There are very few people who have captured community photos in Madison with the eye and with the talent like Hedi Rudd has over the years … over the decades, actually.
In her latest endeavor, Rudd will be capturing photos of families and loved ones at Madison public libraries across the city for free. For the next couple of months, the Madison Public Library invites families from the Madison area to the Goodman South Madison, Hawthorne and Meadowridge libraries to get a free family portrait.
“This is going to be incredible because it’s going to give people access that might not have had access in the past. For me, being a community photographer, this is like front and center of who I am,” Rudd tells Madison365.
Rudd will be available to take free family photos at Meadowridge Library, 5726 Raymond Rd., on Saturdays, Feb. 4 & 18, 2-4 p.m.; Goodman South Madison Library, 2222 S. Park St., on Saturdays, March 11 and 25, 2-4 p.m.; and at Hawthorne Library, 2707 E. Washington Ave., on Saturdays, April 8 & 22, 2-4 p.m.
“Most of the work that I do is in the community and to the extent that I do portrait work, I try to do it in a way that most of the people that I work with portrait-wise are people I know,” Rudd says. “I don’t really do a lot of marketing myself that way because there’s only so much time. So to be able to be to do this in a way that still kind of speaks to my nonprofit roots — a lot of my clients and the people I work with are nonprofit-based — that’s important to me.
“Making it financially attractive to the people I work with in the nonprofit world but also making it accessible for folks in the community — that’s a win-win,” she adds. “I like that it is targeted to BIPOC people but also that there are not any restrictions so that other folks that want to participate but can’t afford their photo, can participate. That special emphasis, I think, is super important.”
Community members who come in for photo sessions can feel free to bring along anyone in their family (or who they might see as family) for a 10-minute photo session with Rudd over the next two months.
“The hope was that we would have our 3rd Eye Collective crew for these photography sessions,” Rudd says. The 3rd Eye Collective is a group of photography businesses, with headquarters on Monroe St., that are each independently owned by women of color. “Although I’m going to be booked up on some of those dates, and it will allow for some opportunity for my other teammates to step into some of the stuff that I do if I’m not available.
“It’s something that I’m really looking forward to …. being able to do some portrait work, but in a community mindset, is awesome. To work with the library is also pretty awesome,” she adds.
BIPOC families are especially encouraged to register for these photo sessions, but all families are welcome.

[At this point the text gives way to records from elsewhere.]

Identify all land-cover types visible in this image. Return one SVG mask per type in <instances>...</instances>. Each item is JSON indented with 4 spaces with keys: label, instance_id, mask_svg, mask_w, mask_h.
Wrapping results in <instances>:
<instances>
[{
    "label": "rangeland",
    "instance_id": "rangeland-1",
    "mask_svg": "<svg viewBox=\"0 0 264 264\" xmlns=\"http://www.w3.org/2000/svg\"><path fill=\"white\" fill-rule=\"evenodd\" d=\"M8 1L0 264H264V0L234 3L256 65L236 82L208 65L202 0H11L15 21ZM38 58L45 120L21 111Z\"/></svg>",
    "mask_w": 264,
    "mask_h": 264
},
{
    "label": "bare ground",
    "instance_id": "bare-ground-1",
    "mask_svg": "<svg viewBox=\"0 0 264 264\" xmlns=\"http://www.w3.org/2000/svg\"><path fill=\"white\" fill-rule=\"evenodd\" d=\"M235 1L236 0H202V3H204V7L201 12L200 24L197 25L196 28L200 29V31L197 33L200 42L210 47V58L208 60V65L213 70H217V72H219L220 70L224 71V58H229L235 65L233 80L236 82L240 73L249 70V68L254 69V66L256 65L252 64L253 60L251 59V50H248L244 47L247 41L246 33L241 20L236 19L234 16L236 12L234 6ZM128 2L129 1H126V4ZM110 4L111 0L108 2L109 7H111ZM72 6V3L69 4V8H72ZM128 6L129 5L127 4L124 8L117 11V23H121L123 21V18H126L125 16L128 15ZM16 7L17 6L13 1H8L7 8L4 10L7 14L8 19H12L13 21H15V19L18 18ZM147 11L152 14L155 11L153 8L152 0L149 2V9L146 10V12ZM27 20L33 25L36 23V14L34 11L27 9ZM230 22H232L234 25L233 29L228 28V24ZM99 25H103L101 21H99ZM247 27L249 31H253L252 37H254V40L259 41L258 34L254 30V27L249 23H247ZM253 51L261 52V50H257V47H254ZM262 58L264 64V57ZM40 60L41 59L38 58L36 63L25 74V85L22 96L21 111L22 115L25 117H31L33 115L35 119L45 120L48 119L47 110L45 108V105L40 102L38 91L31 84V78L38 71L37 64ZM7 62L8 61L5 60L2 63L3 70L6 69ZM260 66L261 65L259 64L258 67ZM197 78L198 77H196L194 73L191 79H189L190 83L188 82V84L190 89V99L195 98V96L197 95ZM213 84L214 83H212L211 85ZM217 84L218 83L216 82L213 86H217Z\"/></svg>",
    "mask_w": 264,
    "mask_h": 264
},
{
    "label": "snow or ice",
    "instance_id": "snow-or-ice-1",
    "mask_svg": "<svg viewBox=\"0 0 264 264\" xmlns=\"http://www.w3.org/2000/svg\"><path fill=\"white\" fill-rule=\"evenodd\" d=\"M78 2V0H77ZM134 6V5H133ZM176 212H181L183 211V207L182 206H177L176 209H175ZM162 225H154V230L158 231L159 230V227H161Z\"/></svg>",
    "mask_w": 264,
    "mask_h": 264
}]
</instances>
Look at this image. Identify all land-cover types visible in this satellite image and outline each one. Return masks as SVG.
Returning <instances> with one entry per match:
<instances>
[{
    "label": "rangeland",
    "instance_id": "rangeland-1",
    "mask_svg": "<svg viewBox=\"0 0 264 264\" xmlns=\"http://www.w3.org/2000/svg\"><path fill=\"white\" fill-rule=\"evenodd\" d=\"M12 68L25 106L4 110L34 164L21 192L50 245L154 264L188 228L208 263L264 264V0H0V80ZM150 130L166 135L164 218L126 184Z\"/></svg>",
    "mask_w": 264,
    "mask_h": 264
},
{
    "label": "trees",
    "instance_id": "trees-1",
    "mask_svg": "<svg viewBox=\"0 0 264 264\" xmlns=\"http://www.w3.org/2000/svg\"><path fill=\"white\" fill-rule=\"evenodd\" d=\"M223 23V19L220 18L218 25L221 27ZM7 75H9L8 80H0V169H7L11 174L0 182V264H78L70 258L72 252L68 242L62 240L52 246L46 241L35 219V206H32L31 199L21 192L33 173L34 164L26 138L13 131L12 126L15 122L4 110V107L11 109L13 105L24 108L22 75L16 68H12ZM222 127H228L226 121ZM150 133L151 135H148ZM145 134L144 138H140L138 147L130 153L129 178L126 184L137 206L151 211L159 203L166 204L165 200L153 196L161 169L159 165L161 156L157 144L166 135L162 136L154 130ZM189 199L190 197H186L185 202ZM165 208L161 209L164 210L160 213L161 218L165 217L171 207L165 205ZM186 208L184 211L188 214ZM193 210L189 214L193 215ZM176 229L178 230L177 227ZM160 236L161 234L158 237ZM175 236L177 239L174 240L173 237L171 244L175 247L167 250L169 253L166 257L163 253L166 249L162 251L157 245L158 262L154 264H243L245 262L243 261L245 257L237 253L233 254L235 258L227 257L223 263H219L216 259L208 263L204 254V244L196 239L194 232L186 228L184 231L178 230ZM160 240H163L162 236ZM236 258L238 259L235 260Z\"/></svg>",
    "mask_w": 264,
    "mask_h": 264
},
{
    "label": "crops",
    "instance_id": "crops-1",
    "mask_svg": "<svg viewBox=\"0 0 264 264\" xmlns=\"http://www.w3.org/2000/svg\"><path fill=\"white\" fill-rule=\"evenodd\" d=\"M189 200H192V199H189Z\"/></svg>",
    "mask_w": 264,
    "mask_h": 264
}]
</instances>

“One of the things I like about where we are right now in the world is that there are digital places where our photos can be stored,” Rudd says. “Because I look back on my life, and I’ve moved so many times that I’ve lost some photos. I’ve left the state and have had to leave everything behind and in the process, I’ve lost photos and that’s something that really stays with you …. that is really painful.
“I like that we now have things available digitally so that they’re not necessarily gone forever … there’s a way of getting back to them,” she adds. “But this is also the opportunity to give a family a photo that they can print and hang on their wall … and I love that. I think it’s also a benefit for people to have that memory of that time that they had to together as a family at the photo shoot. So, overall, I just think it’s such a cool opportunity to retain those memories because those are super important.”
Rudd says that there will be about a two-week turnaround time for family portraits after she takes the pictures. Photos are for personal use only. The library asks that you refrain from bringing props, logos or other items for promotional purposes.